When I was with him I felt hope. After I left him I could not get him out of my mind.
Before I saw him I saw hope when I saw the courage and fortitude of the suppressed, oppressed and unfortunate. That hope gave me the strength to wait or wear out a situation. After I saw Hanspeter I saw hope in a different light. Hope that springs from a different well. Hope that arises when one knows that a life and death situation has been overcome. Hope based on beginnings and not on endings. Hope that comes from a feeling of joy. Hope that comes with a glow rather than a steely fortitude. Hope, in this sense is a stronger hope as it is born of success and represents achievement and positive conclusions rather than a mere ray of light. Hope in this, er, light, gives one the vision of victory rather than merely the strength to bear a situation. Hope, in this sense, thumbs its nose at diversity, dismissing the past with a twinkle in one’s eyes rather than carrying the past as a heavy burden and framing all new situations in the lens of past hardships.

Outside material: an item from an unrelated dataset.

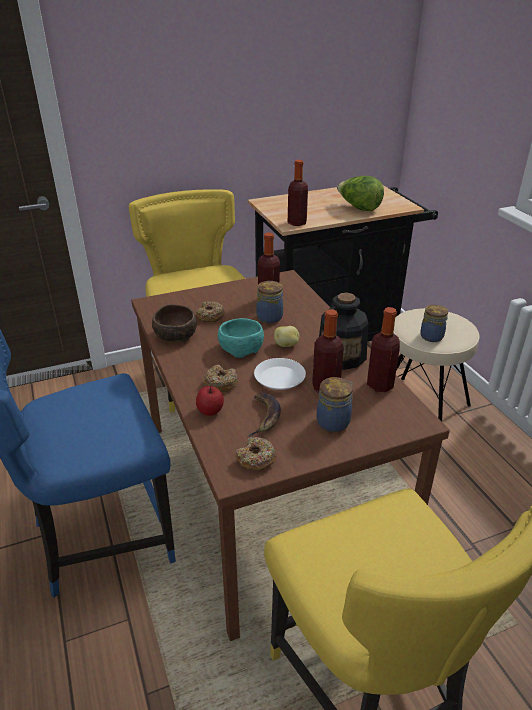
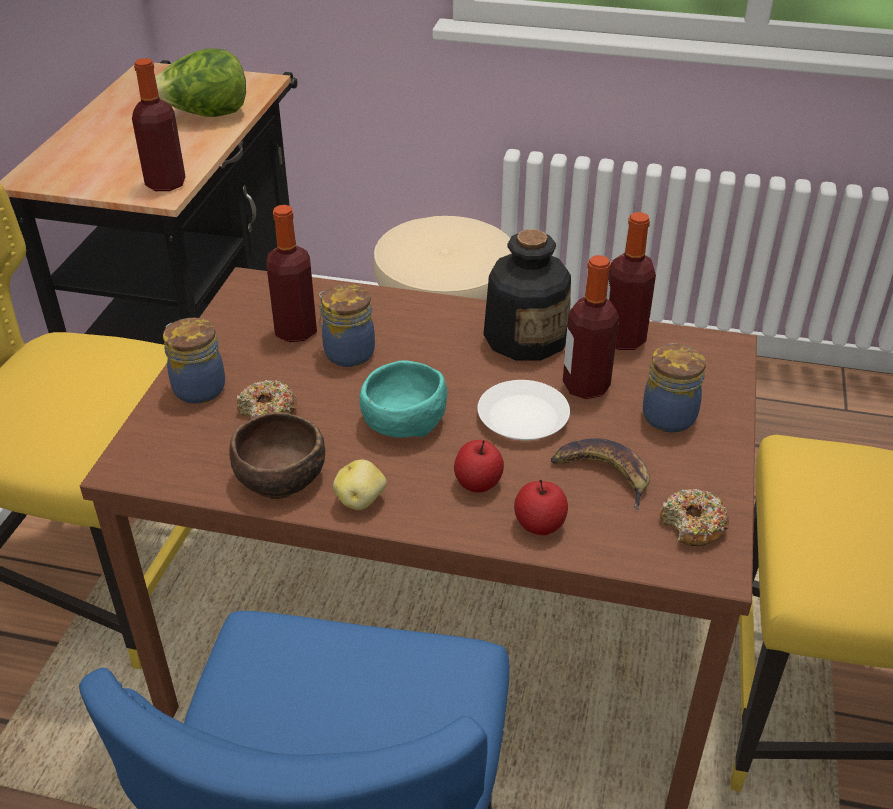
camera: 55 degrees left, 5 degrees up
(221, 383) = (478, 482): donut -> apple
(286, 345) = (444, 372): potato -> potato (361, 500)
(431, 336) = (461, 261): jar -> jar (197, 388)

This new sense of hope was no doubt reinforced by two other factors. One is the rustic warmth of Hans, his family and his home. I am not one for visiting others and have, to my disadvantage, shunned “networking”. Yet, I have always looked forward to visiting Hans. You know when you are sincerely welcome. The second factor was a surprise. As I stood outside Han’s front door, all alone, smoking a cigarette in the falling snow – I saw the Sylvester Klaus. A group of men who looked more like a Native American war party, with 3 foot high masks were running towards me whooping and yelling, sticks in hand. I stood my ground and they came up and hit me – lightly. They were beating the evil spirits off. Swiss shamans but un-shaman-like!! Within minutes the evil spirits had been exorcised from all the folks at Hans place and the farm as well and we got down to hearing about the tradition from these strong young men as they all enjoyed drinks brought out by Daniella. Then it was a warm and heartfelt clasping of hands and arms and wishing each other only the very best. A joyful, well intentioned meeting of strangers.
It is this sense of hope, this sense of genuinely wishing others well, this sense of purpose, this sense of well being, this sense of victory, that I wish upon all of you. May we all make positive changes to not only our lives but to those of others around us as well.